* WHAT YOU NEED TO DO *
In the post about the Colorado Rockies, which three pitchers does the writer say "can pitch"?

Monday, July 03, 2006

Mile High Mystery

by SonDog

In honor of legendary, Hall of Fame ESPN baseball writer Peter Gammons, who is in ICU in a hospital in an unknown location, I would like to briefly discuss the Colorado Rockies.

To many, the Rockies are still an unknown team. That being said, I would LOVE it if the San Francisco Giants followed the current model of the Rockies as far as player development.

Earlier this season, after watching the Rockies at Spring Training in Tucson, AZ, I was a little harsh on the guys from the Mile High city. However, after 1/2 of the season, and after attending 7 Rockies games in person, I have to admit (and this may come as no great surprise) that I was wrong. In fact, I have never been more wronger.

Many Giants fans have cried for youth this season. I'm a firm believer that the current Giants roster, with an average age of 73, is simply too old to sustain a season-long run to prosperity in the National League. Do I think the Giants can look like a great team on any given night? Yes. Do I think these old farts will look great consistently come October? No.

The Rockies' top-three starters are home-grown pitchers. In fact, the team is currently tied for third.. Yes, THIRD... in the National League in ERA. We've all heard a lot about the humidor at Coors Field. In fact, A's manager Ken Macha claimed that baseball should investigate this mysterious device. While the humidor may indeed be making a difference, there is no doubt that the Rockies' pitching staff as a whole is light-years ahead of previous models. The team's development of several sinker/slider pitchers with thick skin has had a greater effect than any humidor.

Aaron Cook, Jason Jennings and Jeff Francis can pitch. Colorado suddenly looks smart not to trade Jennings at last year's trade deadline (the Giants were rumored to be interested).

In the bullpen, Jose Mesa is on some sort of performance enhancing drug (or crack), but Brian Fuentes and Ramon Ramirez have been lights-out.

Saved entries
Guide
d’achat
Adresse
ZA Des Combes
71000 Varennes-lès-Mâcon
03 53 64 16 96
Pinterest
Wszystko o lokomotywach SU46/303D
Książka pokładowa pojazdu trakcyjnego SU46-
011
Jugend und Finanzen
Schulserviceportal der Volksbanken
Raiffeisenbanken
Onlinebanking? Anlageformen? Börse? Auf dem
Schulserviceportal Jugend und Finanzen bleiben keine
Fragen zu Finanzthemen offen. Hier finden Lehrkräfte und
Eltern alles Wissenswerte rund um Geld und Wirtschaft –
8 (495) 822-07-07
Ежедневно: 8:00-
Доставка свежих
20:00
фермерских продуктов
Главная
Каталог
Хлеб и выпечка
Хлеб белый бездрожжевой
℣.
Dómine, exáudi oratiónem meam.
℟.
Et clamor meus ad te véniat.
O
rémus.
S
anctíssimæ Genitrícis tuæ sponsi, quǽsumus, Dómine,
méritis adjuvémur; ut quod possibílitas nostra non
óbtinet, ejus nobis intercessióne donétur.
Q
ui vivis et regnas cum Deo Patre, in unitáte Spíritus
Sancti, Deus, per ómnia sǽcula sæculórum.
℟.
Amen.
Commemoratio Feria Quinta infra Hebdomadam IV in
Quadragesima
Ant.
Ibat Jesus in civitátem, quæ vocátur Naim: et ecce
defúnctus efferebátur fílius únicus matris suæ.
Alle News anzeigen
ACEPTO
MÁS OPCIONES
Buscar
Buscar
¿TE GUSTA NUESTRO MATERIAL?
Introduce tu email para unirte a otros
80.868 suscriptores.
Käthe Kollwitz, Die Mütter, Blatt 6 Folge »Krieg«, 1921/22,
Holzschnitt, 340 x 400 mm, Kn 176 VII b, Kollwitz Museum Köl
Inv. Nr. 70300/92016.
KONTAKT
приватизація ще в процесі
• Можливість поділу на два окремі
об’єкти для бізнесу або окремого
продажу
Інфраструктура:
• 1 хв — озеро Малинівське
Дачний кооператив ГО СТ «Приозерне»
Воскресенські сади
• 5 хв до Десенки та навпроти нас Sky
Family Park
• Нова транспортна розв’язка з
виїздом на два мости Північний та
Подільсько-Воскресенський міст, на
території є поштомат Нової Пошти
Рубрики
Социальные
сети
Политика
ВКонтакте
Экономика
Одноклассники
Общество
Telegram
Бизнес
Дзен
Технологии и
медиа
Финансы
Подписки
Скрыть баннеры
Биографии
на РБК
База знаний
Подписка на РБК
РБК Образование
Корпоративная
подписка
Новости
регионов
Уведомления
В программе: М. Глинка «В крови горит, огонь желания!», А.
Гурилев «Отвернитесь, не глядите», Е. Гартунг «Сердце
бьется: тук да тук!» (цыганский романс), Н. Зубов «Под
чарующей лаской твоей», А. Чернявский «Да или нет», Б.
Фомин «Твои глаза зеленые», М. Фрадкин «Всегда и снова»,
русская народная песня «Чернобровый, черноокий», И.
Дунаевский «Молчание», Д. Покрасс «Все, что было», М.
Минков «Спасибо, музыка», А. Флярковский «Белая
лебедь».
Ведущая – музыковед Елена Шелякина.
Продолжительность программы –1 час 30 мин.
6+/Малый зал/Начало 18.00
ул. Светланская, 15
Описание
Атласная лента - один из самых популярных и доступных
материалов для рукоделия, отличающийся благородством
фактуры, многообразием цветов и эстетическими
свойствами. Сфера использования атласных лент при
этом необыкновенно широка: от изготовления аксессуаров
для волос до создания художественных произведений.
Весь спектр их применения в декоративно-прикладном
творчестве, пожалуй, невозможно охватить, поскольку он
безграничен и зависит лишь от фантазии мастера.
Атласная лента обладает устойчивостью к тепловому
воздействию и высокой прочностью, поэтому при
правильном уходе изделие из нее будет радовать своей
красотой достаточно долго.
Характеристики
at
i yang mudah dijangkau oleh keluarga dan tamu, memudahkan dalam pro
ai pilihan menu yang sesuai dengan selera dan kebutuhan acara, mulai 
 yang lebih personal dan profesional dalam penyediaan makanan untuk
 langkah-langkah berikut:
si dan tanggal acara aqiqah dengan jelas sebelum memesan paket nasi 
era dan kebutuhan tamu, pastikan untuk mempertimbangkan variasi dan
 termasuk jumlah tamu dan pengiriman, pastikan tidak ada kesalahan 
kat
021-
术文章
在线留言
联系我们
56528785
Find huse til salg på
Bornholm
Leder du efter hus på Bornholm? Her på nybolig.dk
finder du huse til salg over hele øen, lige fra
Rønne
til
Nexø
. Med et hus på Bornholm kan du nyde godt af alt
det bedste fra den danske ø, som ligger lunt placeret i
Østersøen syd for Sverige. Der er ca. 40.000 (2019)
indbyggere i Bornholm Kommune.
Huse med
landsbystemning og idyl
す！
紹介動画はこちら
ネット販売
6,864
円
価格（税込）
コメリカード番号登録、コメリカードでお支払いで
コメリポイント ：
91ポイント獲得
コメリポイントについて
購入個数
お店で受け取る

* WRITTEN SOLUTION *
Aaron Cook, Jason Jennings and Jeff Francis.